Funding Universal Public Goods in the Globalized World: Who Will Carry the Tax Burden?

Sarah Berens & Ida Bastiaens (Fordham University)

Abstract

Globalizing and globalized economies often need to reform taxes to finance public services. Globalization necessarily implies declines in trade tax revenue as well as vulnerabilities to international market dynamics and firm competition that can affect domestic tax collections. The global pandemic highlights this dynamic as it has led to both a drop in global trade and an increase in need for public healthcare. Enacting tax reform is, however, a contentious task. We employ experiments in an original, randomized household survey of 1,008 individuals in Sao Paulo State, Brazil, in 2019, to assess preferences for increases in income, value added, or corporate taxes to fund the universal healthcare system. Statistical estimations reveal that, when expecting advancements from a trade deal with the European Union, the public broadly favors shifting the tax burden onto corporations. Yet, when distinguishing Brazilian trade winners versus trade losers using respondents’ income and sector of employment, winners prefer to shift the tax burden onto labor through the value-added tax.

Many reasons to ’not’ comply: How government corruption and weak state capacity erode the fiscal contract in Sub-Saharan Africa.

Sarah Berens & Armin von Schiller (German Development Institute)

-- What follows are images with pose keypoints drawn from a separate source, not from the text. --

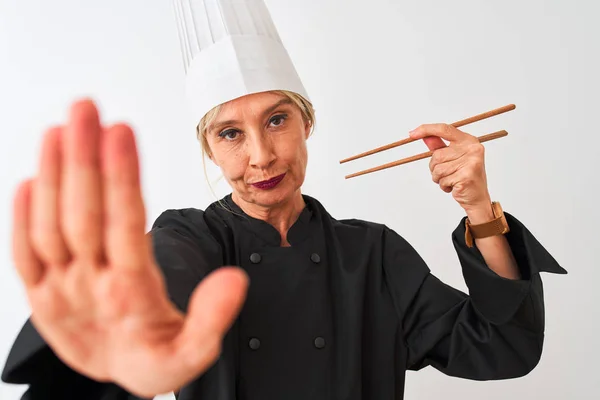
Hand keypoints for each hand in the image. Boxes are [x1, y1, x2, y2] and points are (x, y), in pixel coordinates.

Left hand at [12, 99, 248, 397]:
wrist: (118, 381)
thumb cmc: (155, 357)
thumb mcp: (193, 355)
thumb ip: (212, 317)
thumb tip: (234, 279)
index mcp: (129, 297)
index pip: (122, 227)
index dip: (120, 177)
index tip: (122, 132)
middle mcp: (87, 287)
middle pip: (81, 214)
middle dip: (84, 157)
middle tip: (86, 109)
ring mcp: (57, 288)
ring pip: (48, 224)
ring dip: (54, 172)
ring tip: (62, 126)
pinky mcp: (38, 292)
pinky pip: (23, 251)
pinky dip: (22, 213)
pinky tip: (31, 175)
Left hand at [409, 123, 491, 213]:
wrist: (477, 197)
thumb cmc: (464, 176)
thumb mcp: (452, 158)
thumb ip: (439, 146)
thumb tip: (425, 136)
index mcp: (469, 141)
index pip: (444, 129)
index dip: (426, 129)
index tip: (412, 134)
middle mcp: (472, 149)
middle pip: (437, 155)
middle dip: (435, 167)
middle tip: (448, 174)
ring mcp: (471, 162)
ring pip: (438, 169)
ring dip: (439, 178)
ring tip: (451, 180)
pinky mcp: (467, 176)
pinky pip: (443, 180)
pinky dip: (444, 186)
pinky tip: (454, 187)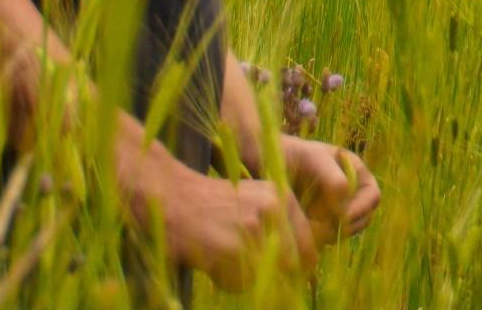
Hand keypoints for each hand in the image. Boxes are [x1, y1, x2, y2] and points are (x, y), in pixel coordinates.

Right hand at [144, 156, 315, 290]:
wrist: (171, 199)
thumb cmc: (215, 205)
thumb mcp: (257, 201)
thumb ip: (283, 227)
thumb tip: (306, 265)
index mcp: (283, 198)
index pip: (309, 246)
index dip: (299, 267)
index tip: (286, 275)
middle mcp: (273, 210)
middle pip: (293, 264)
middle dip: (278, 278)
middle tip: (253, 274)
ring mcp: (251, 229)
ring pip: (267, 276)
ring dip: (248, 278)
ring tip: (227, 262)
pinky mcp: (229, 248)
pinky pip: (240, 282)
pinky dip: (227, 281)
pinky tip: (212, 263)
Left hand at [283, 134, 381, 246]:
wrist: (266, 161)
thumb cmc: (292, 155)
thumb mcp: (314, 159)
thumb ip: (334, 180)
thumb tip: (344, 210)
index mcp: (357, 173)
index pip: (372, 197)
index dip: (360, 209)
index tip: (340, 218)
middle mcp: (351, 193)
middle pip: (363, 218)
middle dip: (346, 226)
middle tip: (323, 230)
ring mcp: (337, 209)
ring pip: (346, 230)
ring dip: (332, 234)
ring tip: (310, 230)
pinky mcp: (321, 224)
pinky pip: (328, 237)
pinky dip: (319, 239)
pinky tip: (302, 232)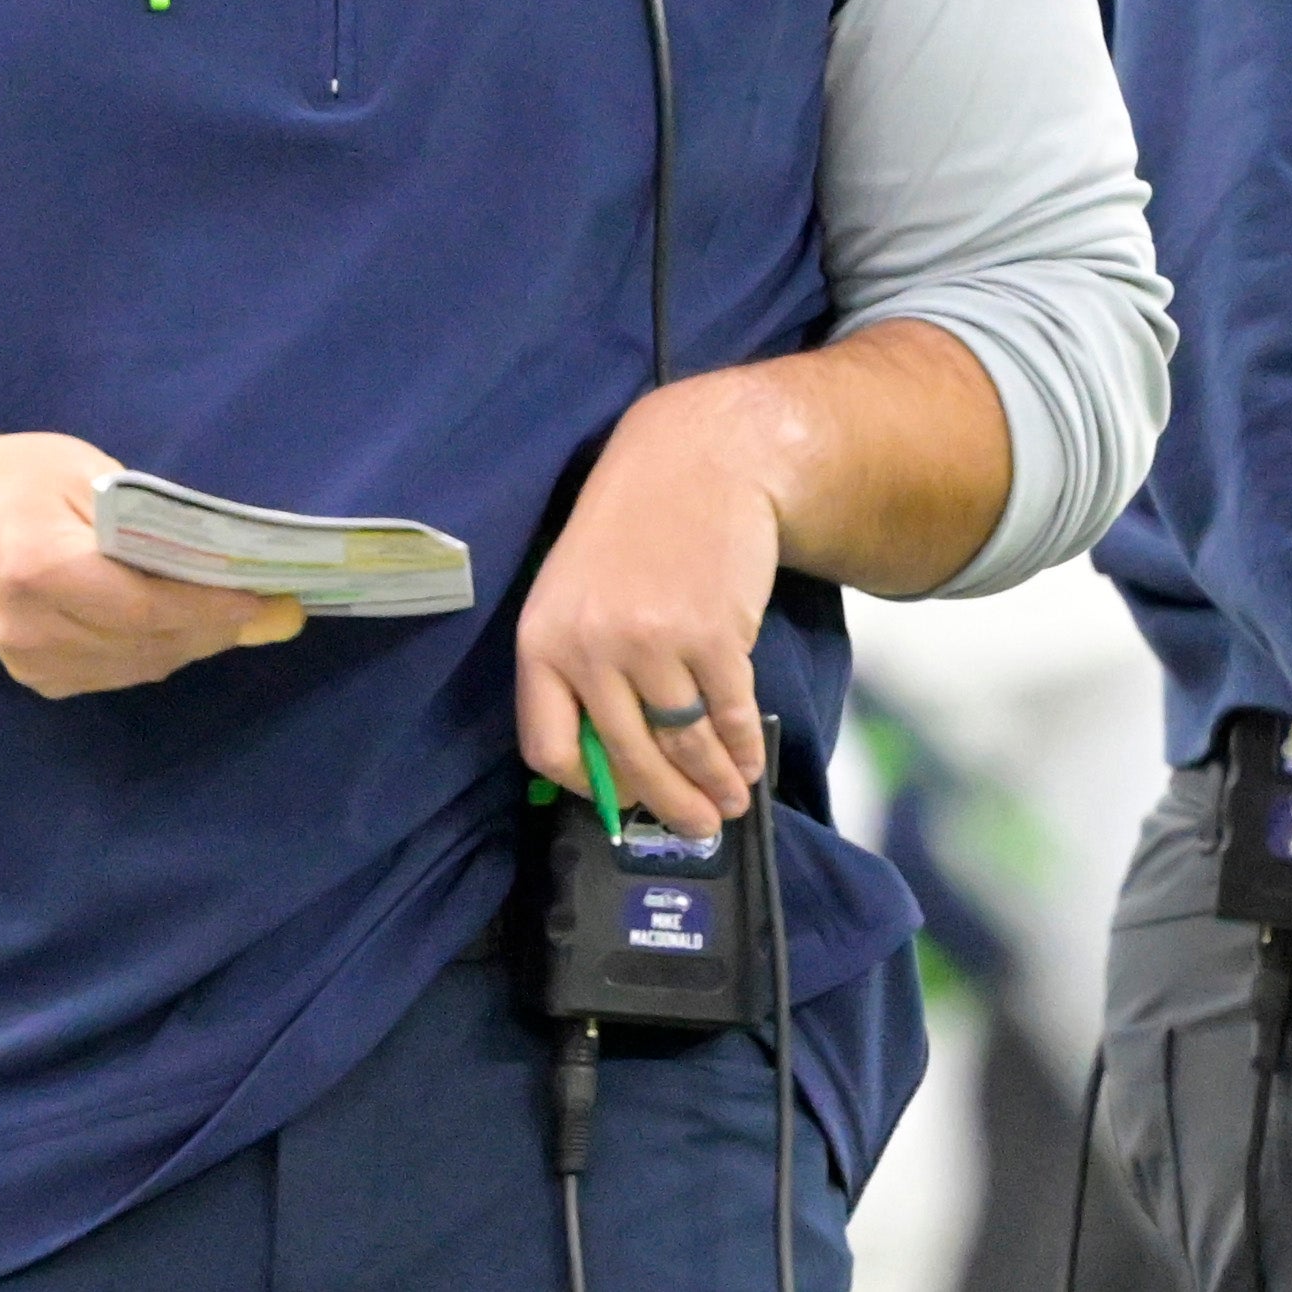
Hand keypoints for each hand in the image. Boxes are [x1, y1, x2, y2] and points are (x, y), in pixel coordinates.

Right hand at [0, 432, 303, 697]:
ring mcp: (29, 662)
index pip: (146, 607)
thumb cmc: (17, 477)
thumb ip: (154, 521)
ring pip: (141, 666)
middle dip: (217, 626)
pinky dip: (159, 650)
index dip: (213, 608)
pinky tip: (181, 623)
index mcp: (39, 569)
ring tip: (237, 612)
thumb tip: (228, 563)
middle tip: (273, 606)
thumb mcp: (85, 470)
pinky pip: (118, 674)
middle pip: (149, 643)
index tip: (270, 598)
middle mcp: (31, 628)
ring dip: (195, 642)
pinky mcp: (35, 679)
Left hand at [516, 374, 787, 839]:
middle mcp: (590, 648)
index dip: (588, 787)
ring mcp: (653, 643)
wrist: (697, 462)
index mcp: (542, 641)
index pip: (548, 747)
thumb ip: (579, 667)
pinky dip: (743, 749)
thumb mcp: (575, 591)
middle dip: (668, 804)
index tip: (620, 802)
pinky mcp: (713, 636)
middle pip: (628, 758)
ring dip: (713, 785)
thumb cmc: (631, 531)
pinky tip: (749, 762)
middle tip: (696, 829)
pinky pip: (728, 715)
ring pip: (684, 743)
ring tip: (730, 804)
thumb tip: (609, 761)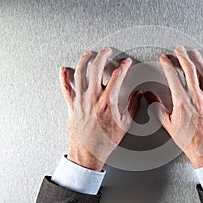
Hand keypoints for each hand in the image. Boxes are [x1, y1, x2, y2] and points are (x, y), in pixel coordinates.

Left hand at [59, 47, 141, 170]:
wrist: (88, 152)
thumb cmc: (106, 141)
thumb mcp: (126, 124)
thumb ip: (134, 106)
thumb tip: (139, 95)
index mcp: (108, 101)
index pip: (118, 75)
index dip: (124, 65)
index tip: (126, 62)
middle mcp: (93, 97)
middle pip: (97, 67)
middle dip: (103, 55)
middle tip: (107, 50)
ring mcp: (80, 100)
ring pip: (80, 72)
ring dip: (84, 60)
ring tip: (89, 54)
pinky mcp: (71, 105)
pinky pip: (65, 87)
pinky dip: (63, 77)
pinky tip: (63, 69)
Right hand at [145, 46, 202, 167]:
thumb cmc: (187, 140)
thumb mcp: (168, 124)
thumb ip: (158, 107)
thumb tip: (150, 95)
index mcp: (182, 102)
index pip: (173, 76)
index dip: (167, 64)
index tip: (164, 59)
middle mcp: (197, 98)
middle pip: (189, 70)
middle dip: (182, 56)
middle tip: (178, 50)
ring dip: (198, 60)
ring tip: (193, 52)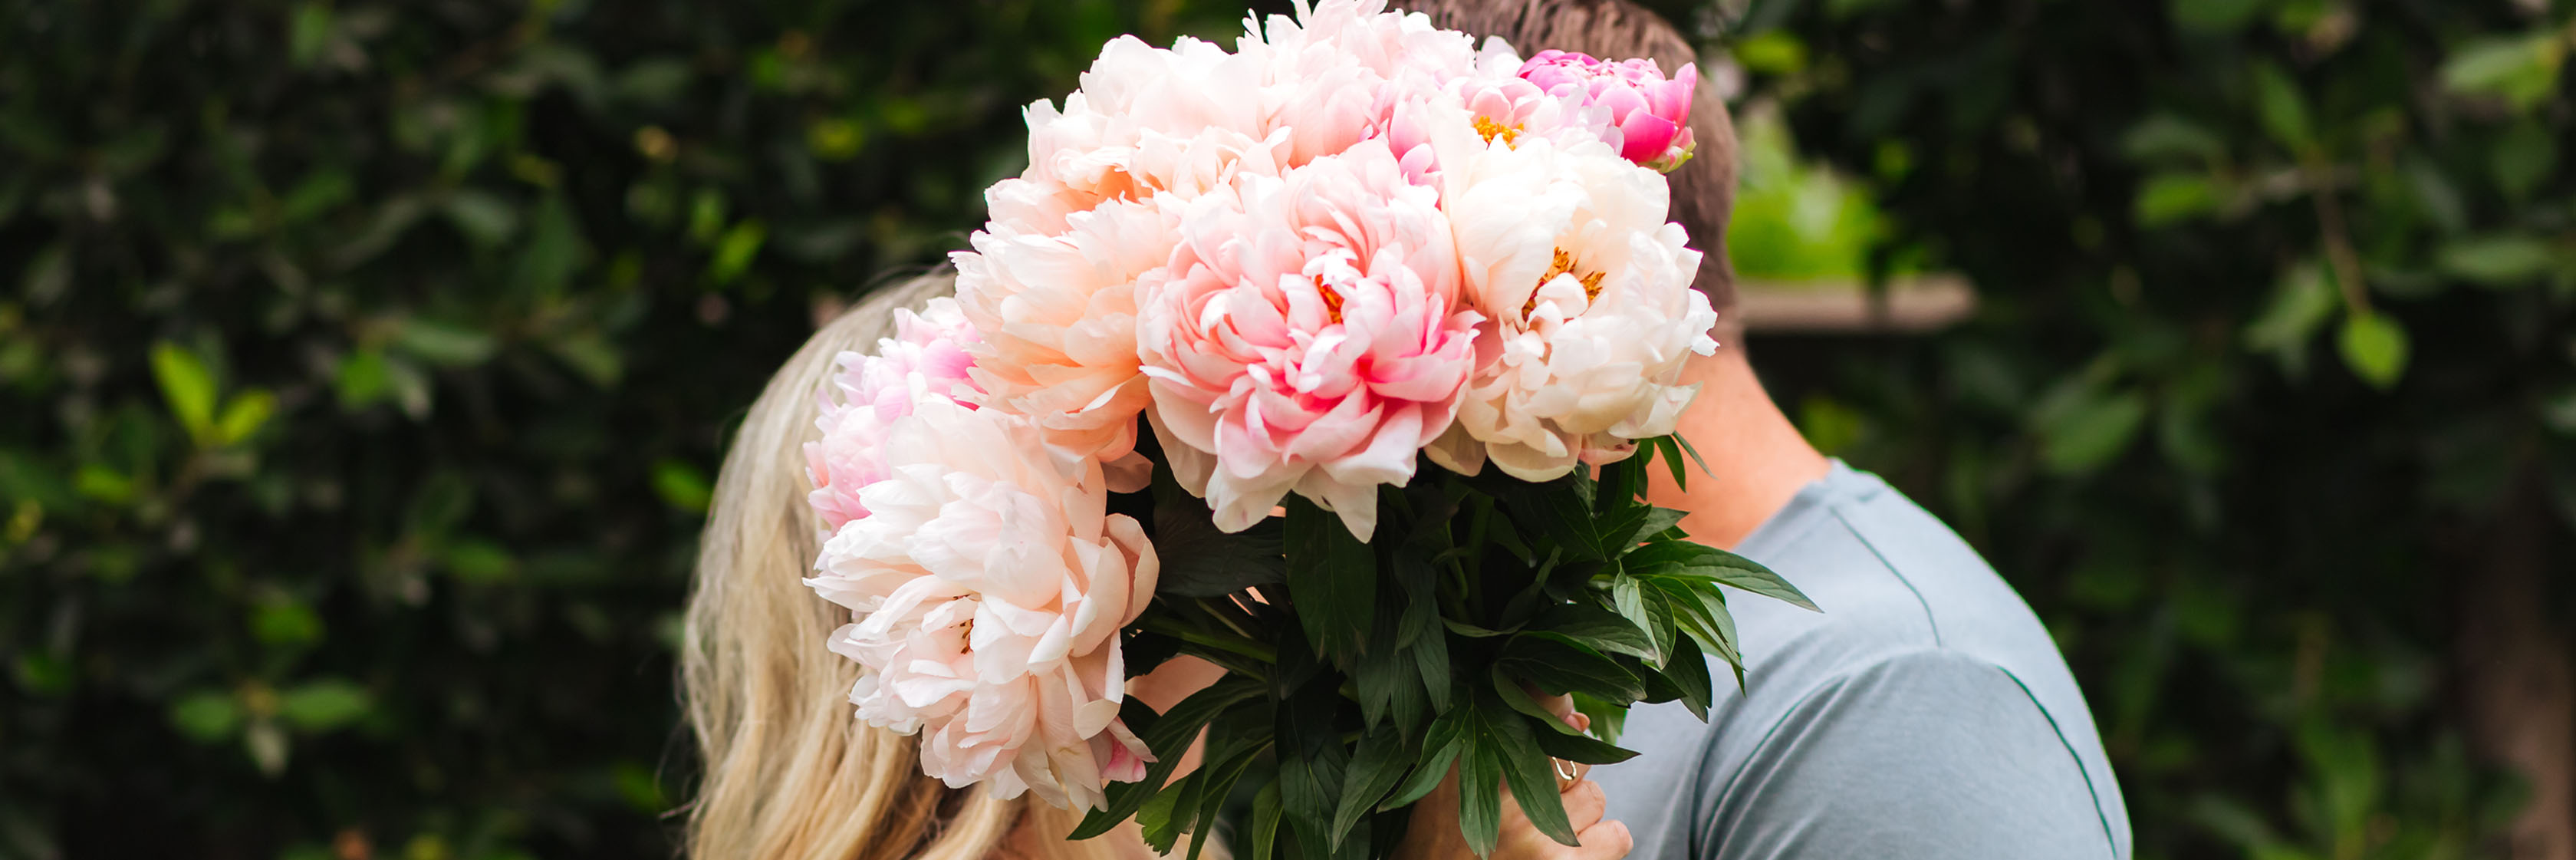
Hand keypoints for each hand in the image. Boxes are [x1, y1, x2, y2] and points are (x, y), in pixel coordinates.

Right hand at [1392, 701, 1632, 859]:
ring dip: (1577, 813)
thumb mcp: (1453, 782)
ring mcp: (1539, 833)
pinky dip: (1603, 842)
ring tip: (1541, 835)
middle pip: (1572, 753)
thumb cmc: (1446, 838)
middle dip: (1561, 775)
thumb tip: (1578, 716)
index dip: (1557, 706)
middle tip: (1528, 806)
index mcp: (1472, 761)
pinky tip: (1570, 854)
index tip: (1561, 711)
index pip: (1538, 702)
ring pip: (1594, 795)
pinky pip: (1616, 834)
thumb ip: (1505, 741)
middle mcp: (1506, 792)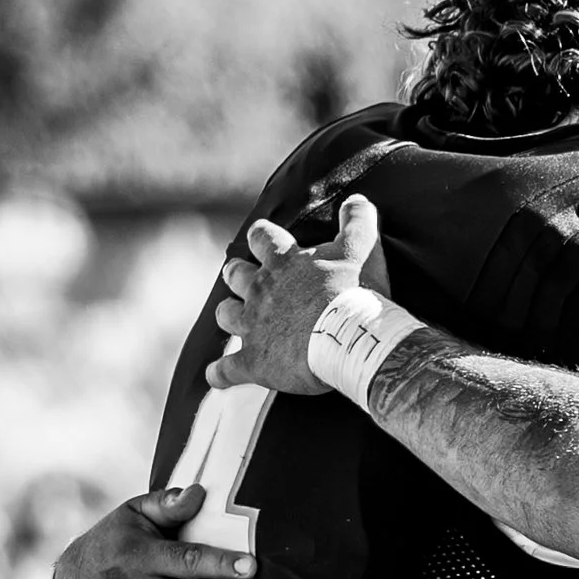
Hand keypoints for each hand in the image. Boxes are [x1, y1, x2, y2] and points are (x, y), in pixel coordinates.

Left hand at [211, 194, 387, 397]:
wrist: (351, 339)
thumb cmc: (356, 293)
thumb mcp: (362, 248)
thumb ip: (357, 221)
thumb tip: (358, 201)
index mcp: (283, 261)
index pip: (262, 237)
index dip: (262, 238)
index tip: (265, 241)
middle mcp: (260, 290)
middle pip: (235, 275)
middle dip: (237, 275)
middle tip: (243, 279)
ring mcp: (253, 326)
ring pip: (225, 315)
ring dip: (229, 316)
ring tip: (235, 321)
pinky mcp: (254, 362)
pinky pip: (227, 369)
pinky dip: (220, 373)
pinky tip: (216, 377)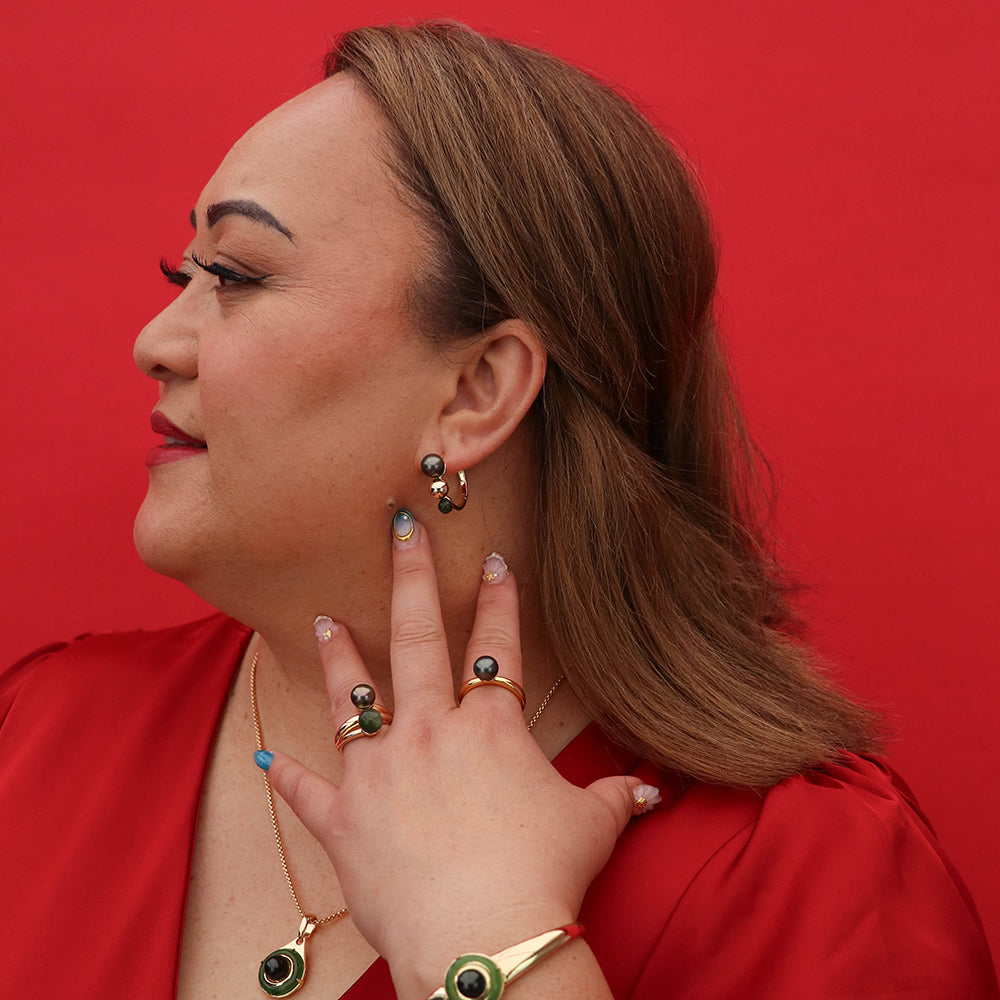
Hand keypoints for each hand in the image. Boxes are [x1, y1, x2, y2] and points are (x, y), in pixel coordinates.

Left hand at [264, 514, 642, 996]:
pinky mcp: (343, 820)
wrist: (484, 938)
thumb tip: (655, 792)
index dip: (500, 599)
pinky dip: (285, 776)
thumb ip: (616, 796)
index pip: (497, 643)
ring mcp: (380, 772)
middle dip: (410, 577)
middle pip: (417, 638)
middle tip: (399, 529)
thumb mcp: (591, 826)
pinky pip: (305, 791)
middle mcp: (430, 733)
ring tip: (324, 619)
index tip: (493, 559)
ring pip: (352, 699)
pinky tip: (263, 757)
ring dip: (339, 658)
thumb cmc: (543, 876)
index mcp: (489, 728)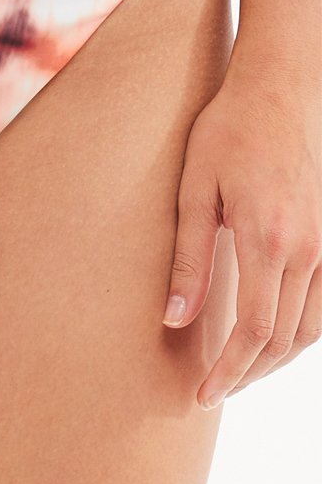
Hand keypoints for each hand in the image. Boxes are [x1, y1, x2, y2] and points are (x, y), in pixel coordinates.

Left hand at [162, 74, 320, 407]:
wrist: (281, 88)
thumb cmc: (228, 131)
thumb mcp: (194, 190)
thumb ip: (188, 259)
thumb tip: (174, 319)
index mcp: (268, 239)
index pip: (255, 331)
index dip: (229, 371)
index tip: (203, 395)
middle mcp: (309, 248)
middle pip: (285, 339)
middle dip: (248, 373)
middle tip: (213, 391)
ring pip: (313, 328)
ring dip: (277, 359)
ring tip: (240, 371)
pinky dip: (303, 331)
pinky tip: (275, 336)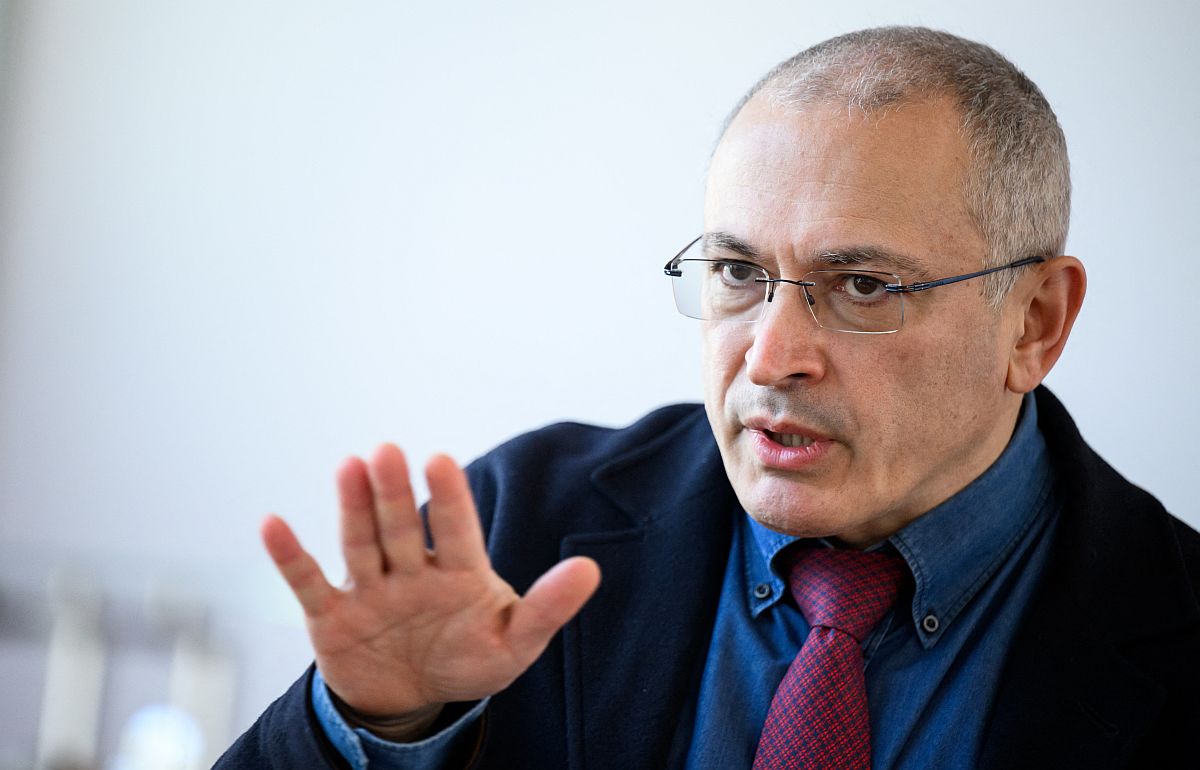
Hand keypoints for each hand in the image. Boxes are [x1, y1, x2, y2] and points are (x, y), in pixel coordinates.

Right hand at [261, 444, 600, 738]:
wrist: (413, 698)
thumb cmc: (468, 658)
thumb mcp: (514, 642)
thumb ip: (547, 607)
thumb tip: (590, 570)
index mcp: (460, 571)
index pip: (456, 528)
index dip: (448, 497)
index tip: (440, 461)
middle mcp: (412, 570)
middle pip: (401, 527)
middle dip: (393, 493)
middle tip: (386, 452)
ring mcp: (370, 589)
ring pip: (360, 543)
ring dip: (352, 508)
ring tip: (348, 467)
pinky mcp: (332, 616)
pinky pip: (308, 583)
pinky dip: (289, 556)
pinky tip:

Presented at EPSA, Milan, 2017

Abstract: In this paper, we explore how citizens’ perceptions of the state’s honesty and competence affect fiscal contracts. For such implicit contracts between taxpayers and the state to hold, citizens must accept the state as legitimate collector of taxes. Lack of acceptance can lead to tax evasion or tax flight. We analyze the relative empirical relevance of two rationales that might reduce individual acceptance of taxation through the state: the belief that the state is incapable of efficient usage of tax revenue versus the perception that public officials ‘abuse’ their authority for rent-seeking purposes. Citizens, we claim, are well aware of state limitations and, therefore, punish deviant behavior of public officials more strongly than state incapacity. This should however be particularly true for individuals from the lower social strata for whom rent-seeking behavior in the form of corruption is a more salient problem. We expect individuals from the middle and upper classes to be more concerned about capacity. Employing cross-sectional survey data from the Afrobarometer for 31 countries from Sub-Saharan Africa from 2011-2013 we are able to disentangle the effect of these two factors. We find that perceived corruption reduces acceptance for the state as legitimate collector of taxes. The findings support our intuition regarding the variability of the effect: especially the less educationally privileged have significantly lower acceptance for the state as collector of taxes when corruption is widespread. In contrast to our expectation, the incapacity effect is, however, greater in magnitude for the average individual compared to corruption. When confronted with incapacity, tax legitimacy decreases at a faster rate.